What Is a Sober Living House?
You may have cut ties with the good people in your life, or withdrew from family members in fear of judgement and rejection. You will not be alone – there will be people literally living beside you, with very parallel experiences. Over time, these people will start to feel more like your family, or your community, with everyone supporting and understanding one another. These are the relationships you will have for life, the people you can call on when things get tough, the people that will hold you accountable for your sobriety time and time again.
They are environments free of substance abuse where individuals can receive support from peers who are also in recovery. There is no time limit on how long someone can live in a sober living house. While meeting attendance and household duties may be required, there isn’t regimented treatment programming present in the home. Sober living houses are often recommended for folks finishing up a drug rehabilitation program.Leaving the structure of a treatment program can be jarring, sometimes triggering a relapse.
How Long Can You Stay in a Sober-Living House?
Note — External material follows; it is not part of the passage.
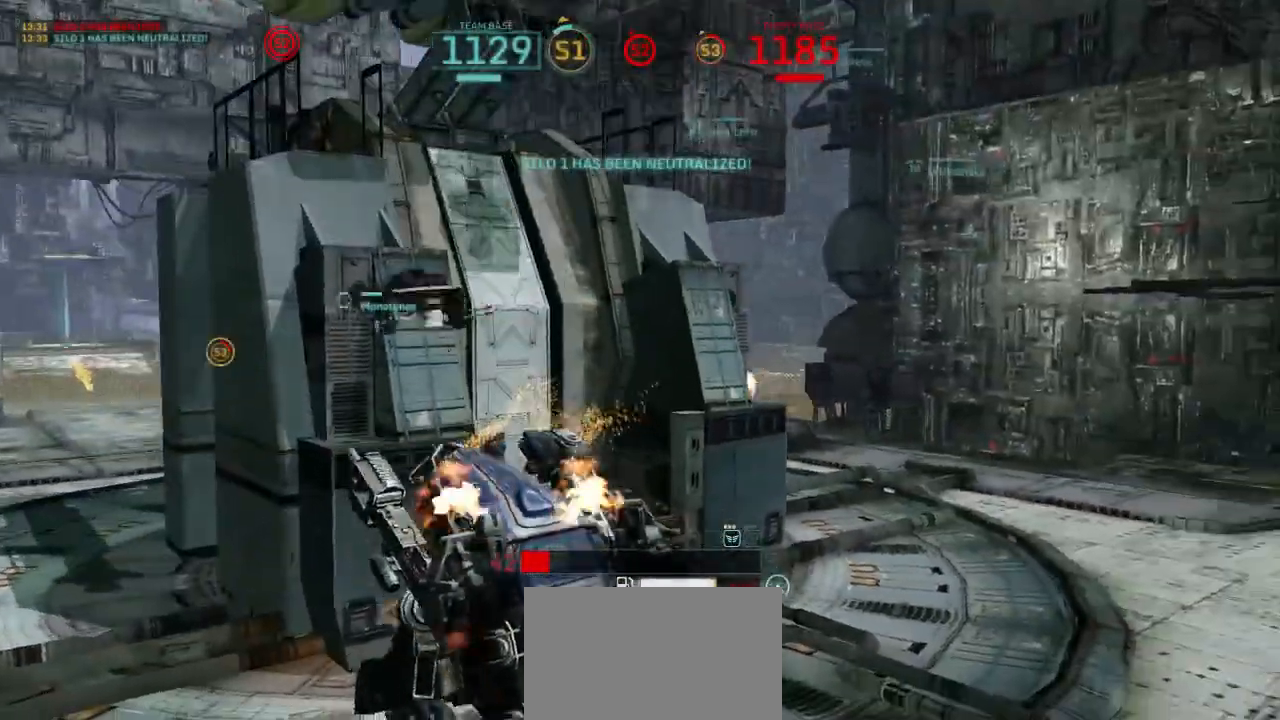
{"keys": ["c"], "mouse": [], "events": []}
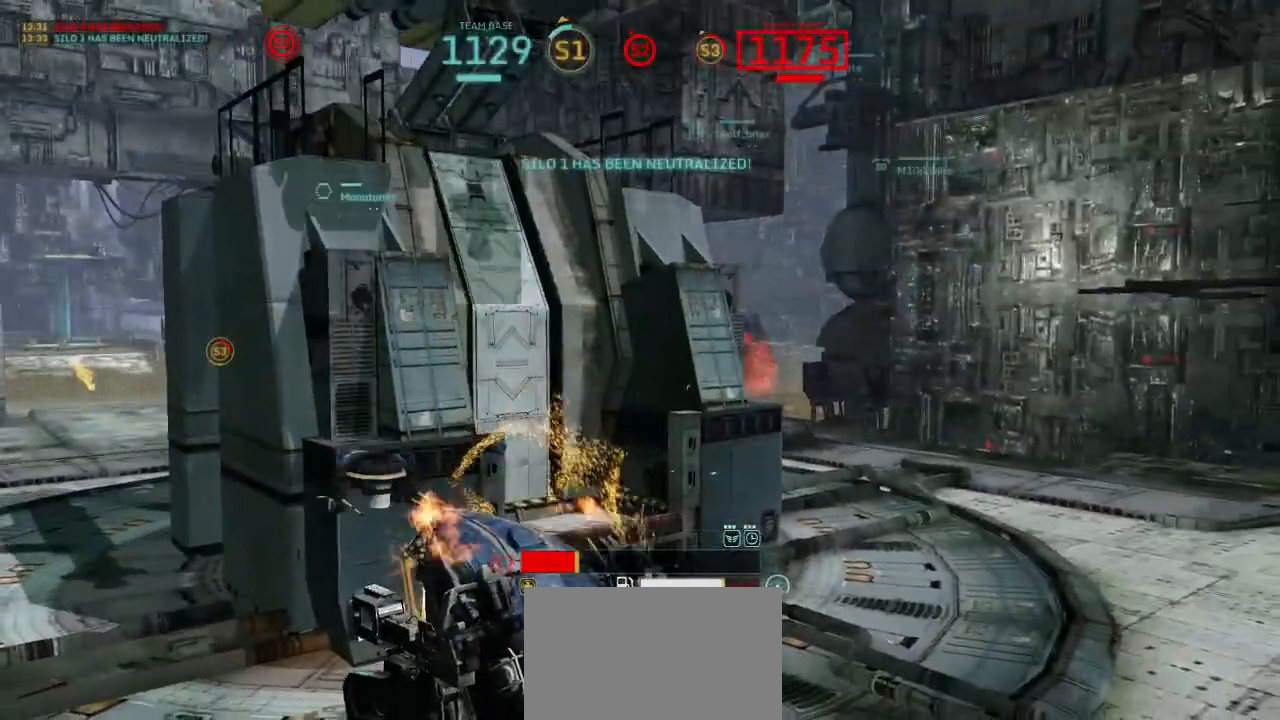
{"keys": ["c"], "mouse": [], "events": []}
Join the thousands of people that have called a treatment provider for rehab information. Two additional measures were included as covariates because they assess factors emphasized by as important to recovery in SLHs. Due to how interchangeably these terms are used, it is important to ask questions about expectations and structure to determine which home is the right fit for you.
Most of them view their homes as a necessary component of a successful recovery. Specific nuances of each rule depend on the sober living home or manager. As you’re searching for the environment that’s right for you, ask each potential recovery home what their rules are. Leaving the structure of the treatment program can be very disruptive to your sobriety, so treatment programs have strict schedules filled with counseling, group therapy, and participatory activities.
Sober Living Homes
In treatment settings specifically, sober living homes will couple this independence with the benefit of 24/7 watchful and accessible care. This means you can meet with a counselor or clinician, whenever you need it most. Loved ones can also rest assured that residents will be held accountable in this type of sober setting. Turnbridge’s sober living homes, for instance, are equipped with a state-of-the-art monitoring system called “The Bridge,” allowing us to know the status and location of residents at all times.
A critically important aspect of one’s social network is their living environment. Recognition of the importance of one’s living environment led to a proliferation of inpatient and residential treatment programs during the 1960′ and 70’s (White, 1998). The idea was to remove clients from destructive living environments that encouraged substance use and create new social support systems in treatment.
How Long Do I Have to Live There?
In addition, each sober living home has a sober house manager and support staff in place, to help keep young men and women on their paths towards sobriety. As explained in our definition of sober living homes, the goal of sober housing is to give people in recovery a safe and supportive place to heal, away from outside pressures. You will be given a place to live and to focus on yourself, without temptation from old drug-using friends, old hang-out spots, and other environmental relapse triggers.
To have the best chance for effectively recovering from addiction or substance abuse and remaining sober long-term, individuals should look for drug-free, stable housing that will support their recovery. To join a sober living house, residents must pay their own rent, which could range anywhere from $500 to $5,000 per month, depending on the location and whether certain houses include meals and other services. Residents may not have to pay for utilities at all, making housing very affordable. Many people in recovery find it helpful to their sobriety to move into an environment with a readily available support system. If you need help finding a sober living home or other treatment options, contact a treatment provider today.
These types of sober livings do tend to charge higher fees, however, they are often able to provide a very affordable alternative to what would otherwise constitute high-priced inpatient treatment. Sober living homes are generally designed for people in early recovery, or in outpatient treatment, though many are open to people at all stages of the recovery process. Usually, the residents in these housing facilities are either going to treatment or attending meetings on a regular basis. This is an added benefit in that it will help you keep up with these obligations and stay in a sober state-of-mind. One of the most obvious benefits of sober living – whether in a sober housing or treatment setting – is the bonds you will form while there. You will meet and live alongside people who are also in recovery, and share common ground.
Sober living means living in a place where there are no temptations or distractions from alcohol or drugs. It also means living in a place where you can re-build and reinforce the sober life skills learned in your treatment program. Freestanding SLH’s offer a limited amount of structure and no formal treatment services. Thus, they are optimal for residents who are capable of handling a fair amount of autonomy and who can take personal responsibility for their recovery. Expansion of freestanding SLHs in communities might therefore ease the burden on overwhelmed treatment systems.